Julie St-Arnaud, porte-parole du Directeur général des élections du Québec (DGEQ), affirme que l’organisme « est attentif à la situation de Montréal, ou de toute autre irrégularité potentielle dans les municipalités ». « Ce sont les présidents d’élection qui sont responsables. Ils doivent faire des vérifications, mais on continue de les accompagner s’ils ont des questions quant à l’application de la loi », précise-t-elle.

Le DGEQ promet aussi de « faire un tour de roue avec les municipalités, dans le contexte où il y avait de nouvelles modalités de vote introduites dans le contexte de la pandémie », notamment le vote postal. « On va regarder quelles ont été les problématiques. Ce qui peut être mal compris sur le terrain peut nous amener à clarifier des procédures à l’avenir », confie Mme St-Arnaud.
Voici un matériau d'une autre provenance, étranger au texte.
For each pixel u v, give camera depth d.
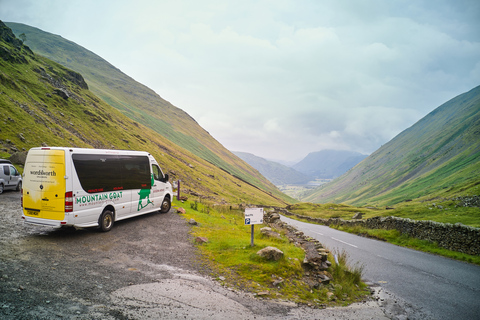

Où se sont jouées les élections ?

Les 19 arrondissements de Montréal sont divisés en 58 districts électoraux. Le découpage de ces districts en 2021 est le même qu’en 2017, ce qui permet de comparer les deux élections. Au total, Valérie Plante a remporté le vote dans huit districts où Denis Coderre avait eu le dessus en 2017. À l’inverse, M. Coderre n’a pu soustraire que deux districts à Mme Plante.

Dans Ahuntsic-Cartierville, trois des quatre districts remportés en 2017 par M. Coderre avec de courtes majorités sont passés dans le camp de Mme Plante. Valérie Plante a par ailleurs fait le plein de votes dans les quartiers centraux, avec des gains à Verdun et à L’Île-des-Sœurs notamment. Ses appuis ont toutefois diminué dans les extrémités est et ouest de l’île.

Pendant ce temps, Denis Coderre a connu ses plus grandes baisses d’appuis dans les districts centraux. Il a toutefois vu une légère hausse de ses appuis dans Lachine, Saint-Léonard, Anjou, Montréal-Nord et dans un district de Rivière-des-Prairies.